Shares of McKesson (MCK) have dropped over 10% year to date due to the heated political debate over drug pricing. Greg Nathan, portfolio manager for the FPA U.S. Value Fund (FPPFX) , said the drug distribution giant's stock is too cheap to ignore considering its quality.
"McKesson has recession resistant growth which is two to three times GDP growth and it trades at a 20% discount to the market," said Nathan.
The FPA U.S. Value Fund is down 5.1% thus far in 2016, according to Morningstar. The $129 million fund has returned an average of 5% annually over the past three years, putting it the 93rd percentile in Morningstar's large blend category.
Nathan is also bullish on fellow drug distributor AmerisourceBergen (ABC) , down 18% this year. AmerisourceBergen has been acquisitive in recent years. In 2015 the company acquired veterinary drug retailer MWI Veterinary Supply for $2.5 billion, or $190 per share, and compound drug supplier PharMEDium for $2.58 billion.

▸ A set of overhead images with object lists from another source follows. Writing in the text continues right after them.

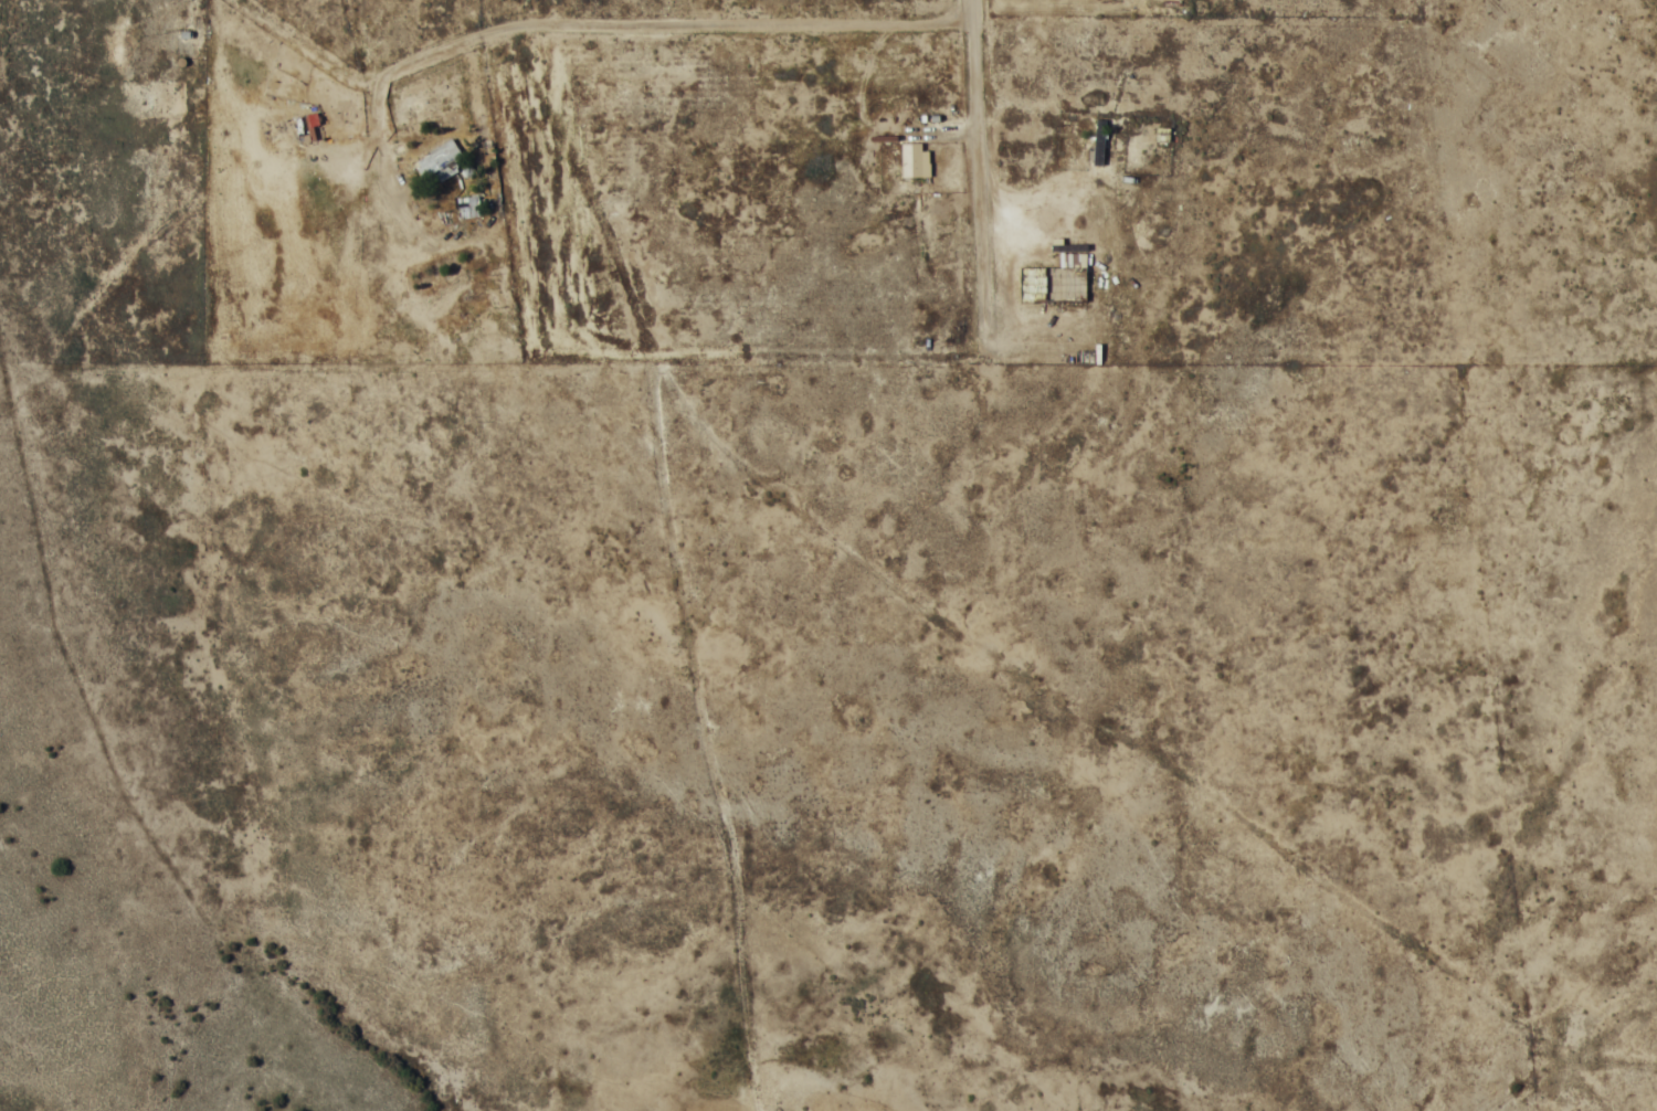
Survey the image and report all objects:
road: (649, 27)
building: (1162, 132)
building: (1099, 140)
building: (914, 159)
building: (439, 160)
road: (474, 163)
building: (1055, 278)
road: (1033, 335)
road: (960, 557)
road: (1249, 644)
road: (1635, 1091)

CVS (CVS) is another one of his top picks. The drug store giant has seen its shares stumble 6% so far in 2016, nevertheless, Nathan believes it has 'unmatched assets' that will continue to grow above market rate for many years to come
Finally, Nathan is a fan of Walgreens Boots Alliance (WBA) , down 2% year-to-date. In his view, future growth for Walgreens Boots Alliance will come from a mix of organic growth and acquisitions. The company plans to acquire Rite Aid (RAD) for $17 billion. Rite Aid is the third-largest drugstore chain in the U.S. The acquisition will increase Walgreens Boots Alliance's store count by about 50% to more than 12,000 locations. The companies plan to sell more than 500 overlapping stores to appease antitrust regulators.
"Walgreens Boots continues to consolidate the pharma supply chain in the U.S. and abroad," said Nathan, adding that the synergies from the Rite Aid deal will come in 'far above' Wall Street's expeactions.